For the entries below, repeat exactly each line starting with the one that contains "it is for staff to get there." and going on through the one that contains "If your child", and no others.
** Data shown follows **
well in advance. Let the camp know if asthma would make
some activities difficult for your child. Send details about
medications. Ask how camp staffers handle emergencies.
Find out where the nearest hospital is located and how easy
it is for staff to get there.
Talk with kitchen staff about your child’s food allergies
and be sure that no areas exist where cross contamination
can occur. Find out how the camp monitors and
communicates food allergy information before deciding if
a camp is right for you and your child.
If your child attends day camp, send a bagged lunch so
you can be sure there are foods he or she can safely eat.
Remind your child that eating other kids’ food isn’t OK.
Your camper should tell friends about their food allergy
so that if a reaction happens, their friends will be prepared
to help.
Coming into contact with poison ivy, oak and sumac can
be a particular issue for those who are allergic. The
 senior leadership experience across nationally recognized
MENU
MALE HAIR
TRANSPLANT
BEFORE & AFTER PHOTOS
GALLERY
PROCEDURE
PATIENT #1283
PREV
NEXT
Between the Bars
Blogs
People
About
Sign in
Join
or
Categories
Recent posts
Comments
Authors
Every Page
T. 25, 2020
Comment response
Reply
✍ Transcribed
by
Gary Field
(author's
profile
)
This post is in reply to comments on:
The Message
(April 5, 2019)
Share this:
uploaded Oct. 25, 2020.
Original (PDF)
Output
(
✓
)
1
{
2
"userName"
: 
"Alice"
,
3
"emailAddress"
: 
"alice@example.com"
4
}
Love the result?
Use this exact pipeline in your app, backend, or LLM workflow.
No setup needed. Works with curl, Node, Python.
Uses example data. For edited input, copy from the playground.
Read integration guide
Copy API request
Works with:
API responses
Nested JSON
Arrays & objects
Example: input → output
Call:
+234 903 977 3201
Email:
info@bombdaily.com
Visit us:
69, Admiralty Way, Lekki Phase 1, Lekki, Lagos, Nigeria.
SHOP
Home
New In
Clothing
** End of Data shown **
## Result for this exercise
it is for staff to get there.
Talk with kitchen staff about your child’s food allergies
and be sure that no areas exist where cross contamination
can occur. Find out how the camp monitors and
communicates food allergy information before deciding if
a camp is right for you and your child.
If your child attends day camp, send a bagged lunch so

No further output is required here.